In 1995, I was elected to the Portland School Board. Two months later, the Board passed my proposal to ban military recruiters from PPS schools because of "don’t ask, don’t tell." The action had nothing to do with personal sentiments about war or the military – it would not have been my place to tell students what politics to adopt. It was, strictly speaking, a matter of barring an employer that discriminated from using our District to further its discriminatory hiring practices. Our Board believed that if you want to hire any of our students, you have to be willing to hire every one of our students who meet the job’s qualifications.
The outcry was immediate – from the Oregonian. Over the next several years, they editorialized no fewer than four times against the ban. They argued that this was federal policy we had no right to resist, even though it clearly was the District’s legal right to bar recruiters (no law suit was ever filed), and I seriously doubt there would have been an outcry had a private sector company that openly discriminated been barred. What the Oregonian never mentioned was that the editorial page editor’s brother was the chief of the Oregon National Guard in those years – a personal if not technical conflict that should have been disclosed. (PPS repealed the ban as to the Guard in 1999 after being presented with evidence that they were openly allowing gays to serve despite don’t ask don’t tell)
The PPS ban lasted eight years.
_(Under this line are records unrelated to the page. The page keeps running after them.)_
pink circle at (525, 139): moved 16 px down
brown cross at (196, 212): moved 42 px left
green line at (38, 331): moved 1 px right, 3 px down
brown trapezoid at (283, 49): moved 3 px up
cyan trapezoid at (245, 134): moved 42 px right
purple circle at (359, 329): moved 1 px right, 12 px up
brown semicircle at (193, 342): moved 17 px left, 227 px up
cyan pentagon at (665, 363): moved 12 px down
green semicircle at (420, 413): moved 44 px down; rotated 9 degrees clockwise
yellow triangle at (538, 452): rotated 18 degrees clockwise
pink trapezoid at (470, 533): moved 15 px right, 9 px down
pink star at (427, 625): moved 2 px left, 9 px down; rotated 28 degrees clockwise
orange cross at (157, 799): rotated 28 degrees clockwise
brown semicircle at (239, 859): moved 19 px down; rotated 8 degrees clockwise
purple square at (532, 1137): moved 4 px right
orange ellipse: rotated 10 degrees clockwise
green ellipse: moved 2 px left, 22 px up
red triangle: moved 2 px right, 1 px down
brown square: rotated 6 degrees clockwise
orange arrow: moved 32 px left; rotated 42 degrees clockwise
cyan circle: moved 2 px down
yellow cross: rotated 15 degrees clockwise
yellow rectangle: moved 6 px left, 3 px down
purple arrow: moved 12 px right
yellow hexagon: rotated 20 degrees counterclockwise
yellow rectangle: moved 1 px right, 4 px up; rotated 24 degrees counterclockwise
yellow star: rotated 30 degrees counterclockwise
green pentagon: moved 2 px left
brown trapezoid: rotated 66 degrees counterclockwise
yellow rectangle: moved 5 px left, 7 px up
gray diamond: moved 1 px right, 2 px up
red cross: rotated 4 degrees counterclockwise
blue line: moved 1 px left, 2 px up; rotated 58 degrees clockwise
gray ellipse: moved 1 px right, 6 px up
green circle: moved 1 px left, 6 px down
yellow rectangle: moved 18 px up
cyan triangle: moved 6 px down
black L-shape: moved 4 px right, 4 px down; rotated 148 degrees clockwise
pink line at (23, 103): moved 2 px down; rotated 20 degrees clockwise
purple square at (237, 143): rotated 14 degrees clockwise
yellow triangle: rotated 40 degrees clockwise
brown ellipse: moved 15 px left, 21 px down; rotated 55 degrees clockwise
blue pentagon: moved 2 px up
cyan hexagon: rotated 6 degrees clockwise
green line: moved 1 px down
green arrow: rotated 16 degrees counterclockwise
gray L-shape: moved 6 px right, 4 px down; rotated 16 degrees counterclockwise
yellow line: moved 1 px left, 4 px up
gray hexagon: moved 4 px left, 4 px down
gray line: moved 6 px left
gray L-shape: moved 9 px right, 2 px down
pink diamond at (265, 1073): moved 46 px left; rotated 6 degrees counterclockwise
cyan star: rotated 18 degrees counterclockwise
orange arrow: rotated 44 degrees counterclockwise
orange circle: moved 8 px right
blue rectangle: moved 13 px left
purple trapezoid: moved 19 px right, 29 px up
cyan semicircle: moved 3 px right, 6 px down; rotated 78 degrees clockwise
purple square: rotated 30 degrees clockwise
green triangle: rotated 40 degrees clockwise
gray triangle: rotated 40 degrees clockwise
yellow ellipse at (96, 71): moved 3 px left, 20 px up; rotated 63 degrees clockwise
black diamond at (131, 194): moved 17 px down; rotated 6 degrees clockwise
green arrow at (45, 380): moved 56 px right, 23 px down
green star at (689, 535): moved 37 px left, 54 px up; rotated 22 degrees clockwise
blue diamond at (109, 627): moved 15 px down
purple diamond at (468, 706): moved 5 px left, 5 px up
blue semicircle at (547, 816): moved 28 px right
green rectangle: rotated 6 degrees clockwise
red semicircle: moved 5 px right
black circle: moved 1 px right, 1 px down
Ultimately, a reactionary "family values" congressman from Louisiana, David Vitter (yes, that David Vitter, now a Senator and apparent user of call girls) attached an amendment to No Child Left Behind that stripped any school district of all its federal funds if they did not let in recruiters. Faced with almost seventy million per year of blackmail, PPS had little choice but to repeal the ban.
I never fooled myself that there was much chance the ban was going to change military policy, but I did feel it was our important statement to our gay students that we supported them. Now the Oregonian, belatedly agrees. Why? For no more compelling reason than that the polls now favor gays in the military. Sorry, but when discrimination is wrong, you don’t wait for the polls. Apparently, the Big O is willing to call for policy changes, but not to support those who want to do anything about immoral policies. And even when they do support change, it isn’t until three out of four people already agree with them. In that, they are like Gilbert & Sullivan’s Duke of Plaza-Toro:
"In enterprise of martial kind, When there was any fighting, He led his regiment from behind (He found it less exciting). But when away his regiment ran, His place was at the fore, O- That celebrated, Cultivated, Underrated Nobleman, The Duke of Plaza-Toro!"
I appreciate that the Oregonian has finally gotten to a position supported by Portlanders a decade and a half ago, but it’s a bit little and it’s a lot late. Thanks for the "leadership," Big O!